All of the data should be reproduced word for word, though its pictures must be omitted.

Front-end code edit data
***

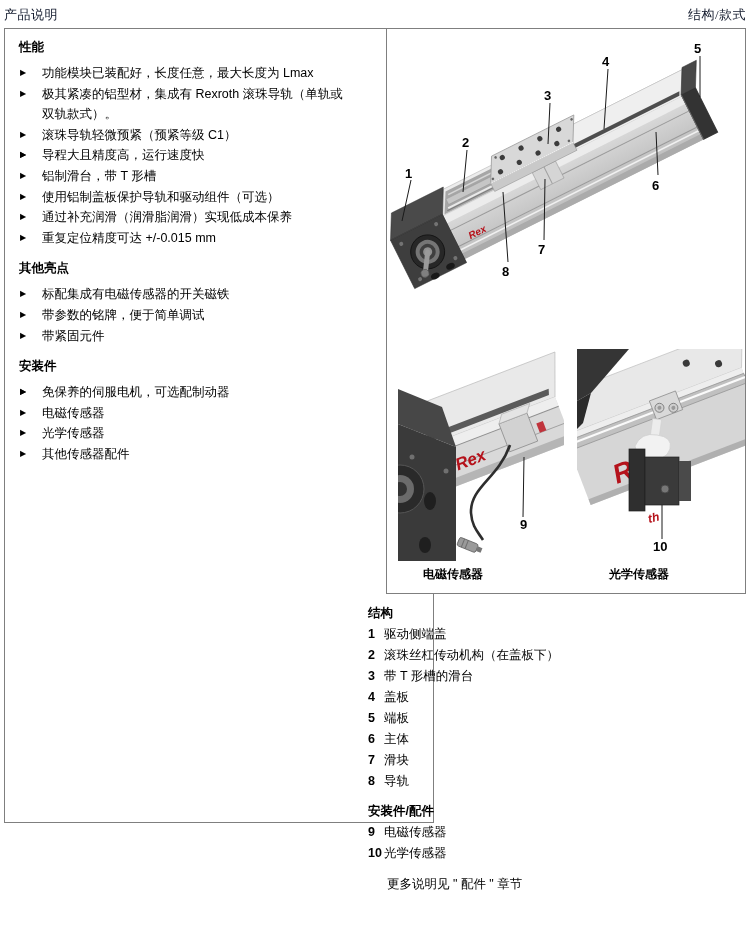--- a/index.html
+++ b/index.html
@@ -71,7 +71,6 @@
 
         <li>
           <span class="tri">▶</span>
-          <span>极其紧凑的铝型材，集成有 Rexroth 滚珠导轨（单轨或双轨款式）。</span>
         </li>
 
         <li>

***

» RESULT BELOW
--- a/index.html
+++ b/index.html
@@ -71,7 +71,6 @@
 
         <li>
           <span class="tri">▶</span>
-          <span>极其紧凑的铝型材，集成有 Rexroth 滚珠导轨（单轨或双轨款式）。</span>
         </li>
 
         <li>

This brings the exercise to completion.